Sicherlich. Ungefähr so visionär, wie derjenige, der seinerzeit das Schwarz-Weiß-Fernsehen als verbesserungsfähig erkannte und daraufhin das Farbfernsehen erfand. Oder wie der Erfinder, der an Telefonen die Wählscheibe durch Tasten ersetzte. Oder auch wie der Erfinder des „Walkman“. Nur beispielsweise.
Kaum jemand weiß, wer diese Erfinder waren. Im Falle von „Apple“-Produkten dagegen weiß man es.

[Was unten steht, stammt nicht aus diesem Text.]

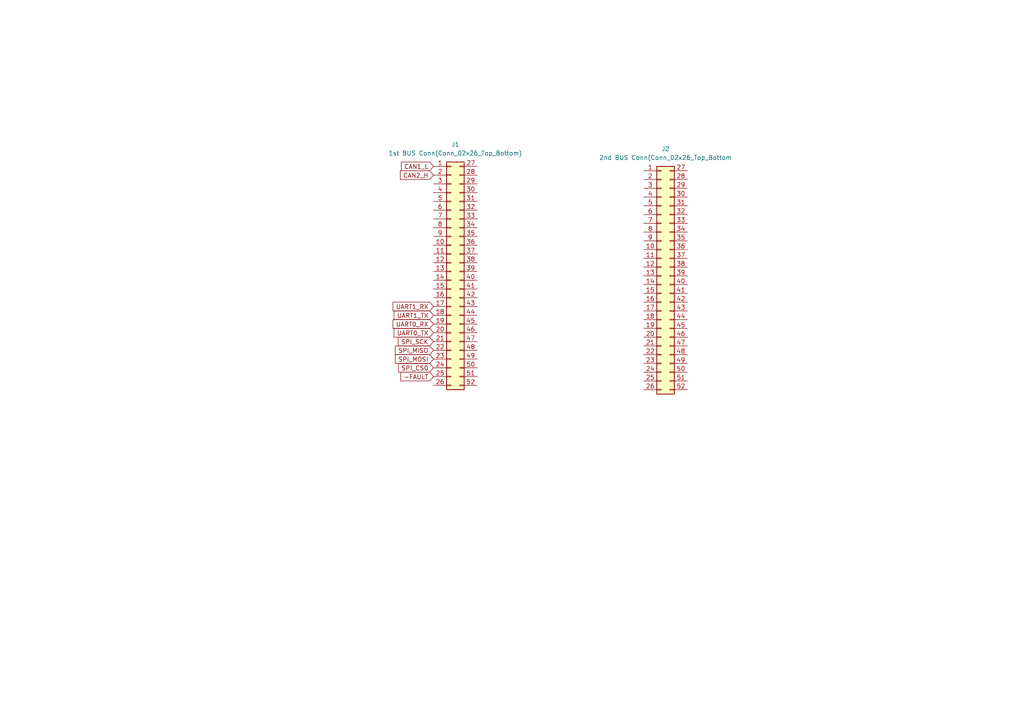
<source format=kicad_sch>
(kicad_sch
	(version 20250114)
	(generator "eeschema")
	(generator_version "9.0")
	(uuid "49f09bd6-885d-4d98-a536-943661e79ed0")
	(paper "A4")
	(title_block
		(title "SATURN Boardstack Header")
		(company "TRANTOR")
	)
	
	(global_label "UART1_TX"
		(shape input)
		(at 125.73 91.44 180)
		(fields_autoplaced yes)
		(effects
			(font
				(size 1.27 1.27)
			)
			(justify right)
		)
		(uuid "5170efff-a509-4473-93ad-975427fb8264")
		(property "Intersheetrefs" "${INTERSHEET_REFS}"
			(at 113.7339 91.44 0)
			(effects
				(font
					(size 1.27 1.27)
				)
				(justify right)
				(hide yes)
			)
		)
	)
	(global_label "SPI_SCK"
		(shape input)
		(at 125.73 99.06 180)
		(fields_autoplaced yes)
		(effects
			(font
				(size 1.27 1.27)
			)
			(justify right)
		)
		(uuid "5acae7f5-aeea-4d29-80c5-7fd1e6035587")
		(property "Intersheetrefs" "${INTERSHEET_REFS}"
			(at 114.9434 99.06 0)
			(effects
				(font
					(size 1.27 1.27)
				)
				(justify right)
				(hide yes)
			)
		)
	)
	(global_label "SPI_CS0"
		(shape input)
		(at 125.73 106.68 180)
		(fields_autoplaced yes)
		(effects
			(font
				(size 1.27 1.27)
			)
			(justify right)
		)
		(uuid "94764614-dabd-4f40-8e6e-910400e1e253")
		(property "Intersheetrefs" "${INTERSHEET_REFS}"
			(at 115.0039 106.68 0)
			(effects
				(font
					(size 1.27 1.27)
				)
				(justify right)
				(hide yes)
			)
		)
	)
	(global_label "CAN2_H"
		(shape input)
		(at 125.73 50.8 180)
		(fields_autoplaced yes)
		(effects
			(font
				(size 1.27 1.27)
			)
			(justify right)
		)
		(uuid "9b1a086d-44c1-479f-9e3e-180ab953fa71")
		(property "Intersheetrefs" "${INTERSHEET_REFS}"
			(at 115.5481 50.8 0)
			(effects
				(font
					(size 1.27 1.27)
				)
				(justify right)
				(hide yes)
			)
		)
	)
	(global_label "UART1_RX"
		(shape input)
		(at 125.73 88.9 180)
		(fields_autoplaced yes)
		(effects
			(font
				(size 1.27 1.27)
			)
			(justify right)
		)
		(uuid "ad2a3189-1932-479a-b6ff-4170a021e2a9")
		(property "Intersheetrefs" "${INTERSHEET_REFS}"
			(at 113.4315 88.9 0)
			(effects
				(font
					(size 1.27 1.27)
				)
				(justify right)
				(hide yes)
			)
		)
	)
	(global_label "UART0_RX"
		(shape input)
		(at 125.73 93.98 180)
		(fields_autoplaced yes)
		(effects
			(font
				(size 1.27 1.27)
			)
			(justify right)
		)
		(uuid "af196e7f-201f-47ae-8670-27c924be43ed")
		(property "Intersheetrefs" "${INTERSHEET_REFS}"
			(at 113.4315 93.98 0)
			(effects
				(font
					(size 1.27 1.27)
				)
				(justify right)
				(hide yes)
			)
		)
	)
	(global_label "-FAULT"
		(shape input)
		(at 125.73 109.22 180)
		(fields_autoplaced yes)
		(effects
			(font
				(size 1.27 1.27)
			)
			(justify right)
		)
		(uuid "af48a8f6-c62d-495a-9359-6a149965731f")
		(property "Intersheetrefs" "${INTERSHEET_REFS}"
			(at 115.669 109.22 0)
			(effects
				(font
					(size 1.27 1.27)
				)
				(justify right)
				(hide yes)
			)
		)
	)
	(global_label "SPI_MOSI"
		(shape input)
		(at 125.73 104.14 180)
		(fields_autoplaced yes)
		(effects
			(font
				(size 1.27 1.27)
			)
			(justify right)
		)
		(uuid "b8c58c8f-55ef-47cb-92d9-136be9e72105")
		(property "Intersheetrefs" "${INTERSHEET_REFS}"
			(at 114.0967 104.14 0)
			(effects
				(font
					(size 1.27 1.27)
				)
				(justify right)
				(hide yes)
			)
		)
	)
	(global_label "UART0_TX"
		(shape input)
		(at 125.73 96.52 180)
		(fields_autoplaced yes)
		(effects
			(font
				(size 1.27 1.27)
			)
			(justify right)
		)
		(uuid "c73b7322-b1d0-4c05-ac63-055fff2cd499")
		(property "Intersheetrefs" "${INTERSHEET_REFS}"
			(at 113.7339 96.52 0)
			(effects
				(font
					(size 1.27 1.27)
				)
				(justify right)
				(hide yes)
			)
		)
	)
	(global_label "SPI_MISO"
		(shape input)
		(at 125.73 101.6 180)
		(fields_autoplaced yes)
		(effects
			(font
				(size 1.27 1.27)
			)
			(justify right)
		)
		(uuid "ca5cde3f-4451-4227-bafd-392879368731")
		(property "Intersheetrefs" "${INTERSHEET_REFS}"
			(at 114.0967 101.6 0)
			(effects
				(font
					(size 1.27 1.27)
				)
				(justify right)
				(hide yes)
			)
		)
	)
	(global_label "CAN1_L"
		(shape input)
		(at 125.73 48.26 180)
		(fields_autoplaced yes)
		(effects
			(font
				(size 1.27 1.27)
			)
			(justify right)
		)
		(uuid "dce6a4ce-ddae-4b55-aa6f-08ef2b8fb17a")
		(property "Intersheetrefs" "${INTERSHEET_REFS}"
			(at 115.8505 48.26 0)
			(effects
				(font
					(size 1.27 1.27)
				)
				(justify right)
				(hide yes)
			)
		)
	)
	(symbol
		(lib_id "Connector_Generic:Conn_02x26_Top_Bottom")
		(at 130.81 78.74 0)
		(unit 1)
		(exclude_from_sim no)
		(in_bom yes)
		(on_board yes)
		(dnp no)
		(fields_autoplaced yes)
		(uuid "38e0b8ff-d6d0-4ecb-bd03-9be7cc2e1b08")
		(property "Reference" "J1"
			(at 132.08 41.91 0)
			(effects
				(font
					(size 1.27 1.27)
				)
			)
		)
		(property "Value" "1st BUS Conn(Conn_02x26_Top_Bottom)"
			(at 132.08 44.45 0)
			(effects
				(font
					(size 1.27 1.27)
				)
			)
		)
		(property "Footprint" "Connector_PinHeader_2.54mm:PinHeader_2x26_P2.54mm_Vertical"
			(at 130.81 78.74 0)
			(effects
				(font
					(size 1.27 1.27)
				)
				(hide yes)
			)
		)
		(property "Datasheet" "~"
			(at 130.81 78.74 0)
			(effects
				(font
					(size 1.27 1.27)
				)
				(hide yes)
			)
		)
		(property "Description" "Generic connector, double row, 02x26, top/bottom pin numbering scheme (row 1: 1...pins_per_row, row2: pins_per_row+1 ... num_pins), script generated (kicad-library-utils/schlib/autogen/connector/)"
			(at 130.81 78.74 0)
			(effects
				(font
					(size 1.27 1.27)
				)
				(hide yes)
			)
		)
		(pin "47"
			(uuid "c986d51a-61d8-445e-ad57-f69884c7af2a")
		)
		(pin "8"
			(uuid "e9fa1d29-5a9a-4ab6-b78b-b0c0cde2289c")
		)
		(pin "14"
			(uuid "959a5c3f-682e-4858-b633-8bd0c5e6d6c7")
		)
		(pin "29"
			(uuid "1bdb6ead-a2f5-42de-9f6c-78c588f9a45d")
		)
		(pin "48"
			(uuid "4d3f0b13-003b-48a6-9edb-98c8863bd648")
		)
		(pin "39"
			(uuid "fc63c650-b783-4c95-94c5-86541812383b")
		)
		(pin "49"
			(uuid "a5c5c931-3fe2-4a29-9aec-bd31ff4ef91b")
		)
		(pin "52"
			(uuid "ad8a1054-57d5-4516-9007-75f70cc5e94e")
		)
		(pin "51"
			(uuid "03f5eb95-e57a-4d96-9c37-f67c1c093d1d")
		)
		(pin "12"
			(uuid "e0137ede-5a84-4d84-b1b2-30604db42d54")
		)
		(pin "32"
			(uuid "85f3a4ef-837b-47fa-a370-9b9d97e8093e")
		)
		(pin "42"
			(uuid "d245b6aa-6b4a-424b-aa22-b4ad1f4f5c6e")
		)
		(pin "11"
			(uuid "203d5770-b8f7-419f-81ba-d207757b4670")
		)
		(pin "38"
			(uuid "4ff9d216-2b9d-44d2-90f0-e13c5502866a")
		)
		(pin "45"
			(uuid "1c549eb2-6e33-49b6-88f7-30eaf91c5c3e")
		)
		(pin "44"
			(uuid "3a9a6d63-131b-4ccb-be20-83b86585c271")
		)
		(pin "43"
			(uuid "61600eda-53b5-4c9c-bb66-6d21ea73fc1d")
		)
		(pin "46"
			(uuid "a4b9df19-2750-4ca7-8467-07d364ccfd87")
		)
		(pin "50"
			(uuid "7f776dad-de66-4951-a8b7-968c5e0a6564")
		)
		(pin "26"
			(uuid "91c3cd5f-cf10-438e-98bf-59afec8bb9c8")
		)
		(pin "15"
			(uuid "3d24319b-fce6-4315-9a51-a7b18e9a260b")
		)
		(pin "13"
			(uuid "35abf83a-ebc2-445f-8b51-3c1e2e06b8be")
		)
		(pin "4"
			(uuid "05ec83d9-3a6b-4276-b118-11621471be89")
		)
		(pin "3"
			(uuid "36b3adc0-016b-433e-b4ae-2745cda48e4f")
		)
		(pin "27"
			(uuid "e83b7c01-5c7f-400d-a867-243913fa808e")
		)
		(pin "17"
			(uuid "e7875945-e1f8-4237-98ed-59f5891dce26")
		)
		(pin "37"
			(uuid "52591987-94ac-457d-a374-e79b88f4777d")
		)
		(pin "2"
			(uuid "2275559c-0e52-4522-90c0-458965fca935")
		)
		(pin "23"
			(uuid "f1130021-5e84-4a56-a080-e5f499ad2962")
		)
		(pin "16"
			(uuid "01735caa-78e9-4375-a882-53a68b8457a8")
		)
		(pin "9"
			(uuid "daf58e0f-7025-41c3-8297-e0d6cc8ebe43")
		)
		(pin "28"
			(uuid "af07fab2-d64a-401e-b6ba-8dd4afec6af7")
		)
		(pin "30"
			(uuid "aa39c97c-52e2-4c71-ab71-334441b60eec")
		)
		(pin "7"
			(uuid "c53e160b-4659-4543-a0a2-4de6a54eb785")
		)
		(pin "31"
			(uuid "11f2f56d-7418-4b40-a189-d54055bd8323")
		)
		(pin "19"
			(uuid "3ead68d1-7cf9-4b49-b9fb-26b8595989a3")
		)
		(pin "10"
			(uuid "ec736e51-e34b-4102-bdbe-b7681351ef5d")
		)
		(pin "41"
			(uuid "b3d65c92-107c-43ad-936d-064b84fbefbe")
		)
		(pin "24"
			(uuid "842c6e39-42d9-4be0-9658-346bb0b2266a")
		)
		(pin "35"
			(uuid "4dc06a91-34ce-4bdf-9bbf-ceac37ed5bf8")
		)
		(pin "40"
			(uuid "f0e3a50f-b0f6-44f5-9300-ef1c20255248")
		)
		(pin "36"
			(uuid "92c2ff08-5886-4384-9a04-9d45e6a9137b")
		)
		(pin "18"
			(uuid "6bebe858-8e20-41aa-b98f-39ed9e14ef4c")
		)
		(pin "21"
			(uuid "cdb6048b-3a11-4054-9689-aedc7509d822")
		)
		(pin "25"
			(uuid "624d949a-fa1b-4b71-a149-12a34eaa19d8")
		)
		(pin "33"
			(uuid "cae2320b-dde9-466f-be24-e5200b973098")
		)
		(pin "1"
			(uuid "5c043dea-7683-4ead-8615-6bb2c0ea7b5f")
		)
		(pin "6"
			(uuid "8dcd67f0-5bb2-45ef-8248-5f23a8c56a84")
		)
		(pin "5"
			(uuid "4d917f29-f4bd-4580-a8e9-d72ce383af85")
		)
		(pin "20"
			(uuid "fb1116c3-d20c-4f05-98e0-28a100e00f8b")
		)
		(pin "22"
			(uuid "f6ec72ec-0811-4573-9b3e-ac5768edb2bb")
		)
		(pin "34"
			(uuid "4dea91f7-b15b-4c48-9c7b-5d58413c4c25")
		)
		(instances
			(project ""
				(path "/49f09bd6-885d-4d98-a536-943661e79ed0"
					(reference "J1")
					(unit 1)
				)
			)
		)
	)
	(symbol
		(lib_id "Connector_Generic:Conn_02x26_Top_Bottom")
		(at 191.77 80.01 0)
		(unit 1)
		(exclude_from_sim no)
		(in_bom yes)
		(on_board yes)
		(dnp no)
		(fields_autoplaced yes)
		(uuid "718d793f-2455-470e-9ed9-5301bee76d20")
		(property "Reference" "J2"
			(at 193.04 43.18 0)
			(effects
				(font
					(size 1.27 1.27)
				)
			)
		)
		(property "Value" "2nd BUS Conn(Conn_02x26_Top_Bottom"
			(at 193.04 45.72 0)
			(effects
				(font
					(size 1.27 1.27)
				)
			)
		)
		(property "Footprint" "Connector_PinHeader_2.54mm:PinHeader_2x26_P2.54mm_Vertical"
			(at 191.77 80.01 0)
			(effects
				(font
					(size 1.27 1.27)
				)
				(hide yes)
			)
		)
		(property "Datasheet" "~"
			(at 191.77 80.01 0)
			(effects
				(font
					(size 1.27 1.27)
				)
				(hide yes)
			)
		)
		(property "Description" "Generic connector, double row, 02x26, top/bottom pin numbering scheme (row 1: 1...pins_per_row, row2: pins_per_row+1 ... num_pins), script generated (kicad-library-utils/schlib/autogen/connector/)"
			(at 191.77 80.01 0)
			(effects
				(font
					(size 1.27 1.27)
				)
				(hide yes)
			)
		)
		(pin "47"
			(uuid "ce5a4667-a9b6-4437-a2db-f5a94e1299a8")
		)
		(pin "8"
			(uuid "5d5daa6b-19f1-4591-8e6d-3801e463afe3")
		)
		(pin "14"
			(uuid "7e815338-c1c3-45a8-8224-afc496dc82e6")
		)
		(pin "29"
			(uuid "85fd275c-c565-47fd-984b-302715da53eb")
		)
		(pin "48"
			(uuid "8c7a1fbc-c8e5-4f34-bb25-f5616bd929d3")
		)
		(pin "39"
			(uuid "53106dc8-5076-43e4-bf85-f1e50d78296d")
		)
		(pin "49"
			(uuid "6b6d9944-e1eb-428f-81c9-6ebbbd26c5d5")
		)
		(pin "52"
			(uuid "0767b3cc-fb42-485f-885a-080d0a35b964")
		)
		(pin "51"
			(uuid "b43f9908-a732-4035-85d8-68161dffd8cb")
		)
		(pin "12"
			(uuid "144b4613-02f3-4903-b6f8-bb10fe4d23b9")
		)
		(pin "32"
			(uuid "b2bf9896-52da-4a61-98d1-83e34e229109")
		)
		(pin "42"
			(uuid "66468cb2-7af9-4f52-ba88-a2b1542d273f")
		)
		(pin "11"
			(uuid "5b024aca-5ea2-4afa-91b0-393fbdb3355e")
		)
		(pin "38"
			(uuid "aac7c8c3-179e-4eec-bc53-51f68c7b35ca")
		)
		(pin "45"
			(uuid "9dc2cc0a-f204-43c4-9514-2067a7e08145")
		)
		(pin "44"
			(uuid "bfe6080c-a970-46f6-8254-7c0fb23a7965")
		)
		(pin "43"
			(uuid "364c3d30-5947-42c5-aa63-c164f8d6eb16")
		)
		(pin "46"
			(uuid "75d21014-dbe5-4c9a-b40b-63f9b6fb16c7")
		)
		(pin "50"
			(uuid "9e40638a-d989-4c11-a102-2c6c8b44a259")
		)
		(pin "26"
			(uuid "193749f5-ebbb-4027-bfa9-f4e1e1fd1348")
		)
		(pin "15"
			(uuid "4cba9ecb-6fa4-46d5-a6f9-8678a4879d13")
		)
		(pin "13"
			(uuid "afee964a-d8be-4ad5-9d94-1d206b691a0a")
		)
		(pin "4"
			(uuid "fb1fa8df-6a25-4ed1-9f5a-5b44f9cc53b7")
		)
		(pin "3"
			(uuid "8c519713-6fcd-4285-b4d3-954bb8dd821e")
		)
		(pin "27"
			(uuid "0216cbdc-52be-4eb9-90e1-a81b11adf77b")
		)
		(pin "17"
			(uuid "ffa9ca51-67b3-4ae8-94e2-53b95375c230")
		)
		(pin "37"
			(uuid "817c2e33-87d9-4cc3-b82f-b6628885aa05")
		)
		(pin "2"
			(uuid "708a51f8-d6ed-4b35-b97d-533ae9b250d0")
		)
		(pin "23"
			(uuid "a67cc99e-3b4e-4016-be51-dfda4fe113d1")
		)
		(pin "16"
			(uuid "019d6674-097f-445f-b90b-ed38bb25c0a9")
		)
		(pin "9"
			(uuid "d12a4453-416c-42a7-8800-ec06c5f8b283")
		)
		(pin "28"
			(uuid "51db1133-8663-4002-88f9-ac3773dd87ad")
		)
		(pin "30"
			(uuid "9ec541ff-e81b-4125-8563-3544d2792945")
		)
		(pin "7"
			(uuid "375ae8f1-c0e0-4b0f-ade3-81ec295a803e")
		)
		(pin "31"
			(uuid "0bea2d58-2345-4f60-9612-0ba09accc62e")
		)
		(pin "19"
			(uuid "6e80dde3-9311-42ae-8f1c-b85160d16f13")
		)
		(pin "10"
			(uuid "44e2c311-e4e7-4447-9e64-f02dbc233f4f")
		)
		(pin "41"
			(uuid "87bc4e49-2ba6-4aca-8ff8-d44bc1ae21bf")
		)
		(pin "24"
			(uuid "76cb4989-68bc-4c2e-9e7b-2eab5268142a")
		)
		(pin "35"
			(uuid "8cbc80ec-99f5-4650-bdf2-58e044286751")
		)
		(pin "40"
			(uuid "2d3c9e15-9cb0-4d61-b4dd-d912e1a4dcbe")
		)
		(pin "36"
			(uuid "1092d8a6-9f11-408e-992e-0dae94d7e263")
		)
		(pin "18"
			(uuid "3f84a744-d4fe-40ee-b87f-56dd5817d3af")
		)
		(pin "21"
			(uuid "4d4c320e-87d9-4cc1-9d4f-be2f55511584")
		)
		(pin "25"
			(uuid "43832bad-6270-487b-95b4-073d05d81c22")
		)
		(pin "33"
			(uuid "b34a1f01-f07e-489f-8abd-d72f648935ae")
		)
		(pin "1"
			(uuid "8bfe8d4f-27c6-416f-9788-0ec37e333ca5")
		)
		(pin "6"
			(uuid "de7435dd-f7f3-444d-b800-c1b79c751e52")
		)
		(pin "5"
			(uuid "b648230e-2386-431c-83b6-98dd796772d1")
		)
		(pin "20"
			(uuid "782295db-7838-4c11-91a6-ac472c8bd53b")
		)
		(pin "22"
			(uuid "92e3182c-210e-4f94-b69c-e6ad31c9cafe")
		)
		(pin "34"
			(uuid "7ec0607e-01cc-48cf-8448-6baceb187114")
		)
		(instances
			(project "SATRUN BOARDSTACK HEADER"
				(path "/49f09bd6-885d-4d98-a536-943661e79ed0"
					(reference "J2")
					(unit 1)
				)
			)
		)
	)
	(sheet_instances
		(path "/"
			(page "1")
		)
	)
	(embedded_fonts no)
)

</source>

Und allein schon daran lässt sich erkennen, dass Jobs vor allem eines war: Ein großartiger Verkäufer.

In zweiter Linie war Jobs ein äußerst gewiefter Marketingspezialist, der eines nahezu perfekt erdachte und umsetzte: die „Planned Obsolescence“, nämlich die vorweg geplante Lebensdauer, also das quasi eingebaute Verfallsdatum – im Falle von „Apple“-Produkten weniger in technischer Weise, dafür umso mehr psychologisch: Jede neue Produktversion lässt die vorherige veraltet erscheinen. Der Kunde hat das bedrückende Gefühl, nicht mehr „up-to-date“ zu sein und der Entwicklung hinterher zu hinken. Jobs machte zweckmäßige Technik so zum Mode- und Trendobjekt, wie es ansonsten wohl nur in der Automobilbranche üblich ist.

In dritter Linie verstand es Jobs offenbar, den Kauf eines technischen Apparates zu einer Glaubensfrage zu stilisieren, als geistiger Visionär, als derjenige, der für uns die Zukunft erdenkt und entwickelt, Technik als Religion, Steve Jobs als der „iGod“, siehe oben.

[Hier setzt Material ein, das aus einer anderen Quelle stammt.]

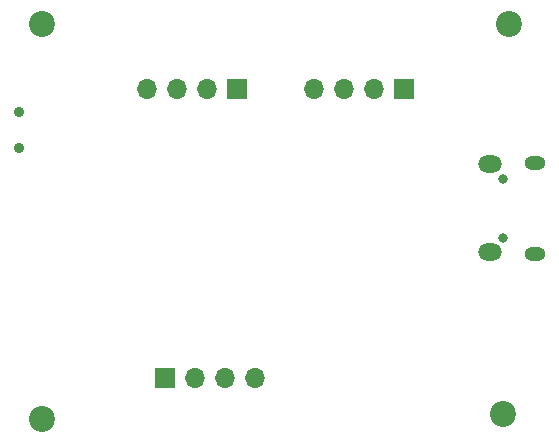
<source format=gbr>
%TF.GenerationSoftware,KiCad,Pcbnew,8.0.5-8.0.5-0~ubuntu22.04.1*%
%TF.CreationDate,2024-10-15T18:40:31+03:00*%
%TF.ProjectId,sc,73632e6b-6963-4616-945f-706362585858,rev?*%
%TF.SameCoordinates,Original*%
%TF.FileFunction,Soldermask,Bot*%
%TF.FilePolarity,Negative*%
%FSLAX46Y46*%
G04 Gerber Fmt 4.6, Leading zero omitted, Abs format (unit mm)*
G04 Created by KiCad (PCBNEW 8.0.5-8.0.5-0~ubuntu22.04.1) date 2024-10-15 18:40:31*
%MOMM*%
%LPD*%
G01*
G04 APERTURE LIST*
%ADD10C,0.900000*%
%ADD11C,2.200000*%
%ADD12R,1.700000X1.700000*%
%ADD13O,1.700000X1.700000*%
%ADD14O,0.800000X0.800000*%
%ADD15O,1.800000X1.150000*%
%ADD16O,2.000000X1.450000*%
G04 APERTURE END LIST*
D10*
%TO.C,SW1*%
X118000000Y-74500000D03*
X118000000Y-77500000D03*
%TD*%
D11*
%TO.C,H4*%
X120000000Y-100500000D03*
%TD*%
%TO.C,H3*%
X159000000Y-100000000D03*
%TD*%
%TO.C,H2*%
X159500000Y-67000000D03*
%TD*%
%TO.C,H1*%
X120000000Y-67000000D03*
%TD*%
D12*
%TO.C,J2*%
X136500000Y-72500000D03*
D13*
X133960000Y-72500000D03*
X131420000Y-72500000D03*
X128880000Y-72500000D03*
%TD*%
D12*
%TO.C,J3*%
X150620000Y-72500000D03*
D13*
X148080000Y-72500000D03*
X145540000Y-72500000D03*
X143000000Y-72500000D03*
%TD*%
D12*
%TO.C,J4*%
X130380000Y-97000000D03*
D13*
X132920000Y-97000000D03*
X135460000Y-97000000D03*
X138000000Y-97000000D03*
%TD*%
D14*
%TO.C,J1*%
X159000000Y-85125000D03*
X159000000Y-80125000D03*
D15*
X161750000Y-86500000D03*
D16*
X157950000Y-86350000D03*
X157950000Y-78900000D03*
D15*
X161750000Y-78750000D03*
%TD*%
M02*

</source>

Nicht zuletzt konnte Jobs auch die Medien für sich gewinnen, wie sich gerade auch in den Tagen nach seinem Tod zeigte. Permanent wurde man medial mit der naiven Feststellung konfrontiert, dass Steve Jobs auch „unsere Kommunikation veränderte“. Und der geneigte Leser möge sich fragen, ob sich seit der Ära Jobs tatsächlich verändert hat, wie sich Menschen gegenseitig beschimpfen, was sich Liebespaare in die Ohren flüstern und wie Politiker ihre Worthülsen formulieren.

Das hier ist nicht der Versuch, eine Lebensleistung in Frage zu stellen. Sondern es ist eine Anregung, eine Bedeutsamkeit zu relativieren. Nicht unbedingt die Bedeutsamkeit eines verstorbenen Unternehmers. Eher die Bedeutsamkeit dessen, wofür er als Person stand und worum es eigentlich geht. Beziehungsweise: wäre das Gleiche auch möglich mit einem Hersteller von Kaffeemaschinen und Leergutautomaten? Oder noch anders mit einem arabischen Sprichwort: „Ihr habt Uhren. Wir haben Zeit“.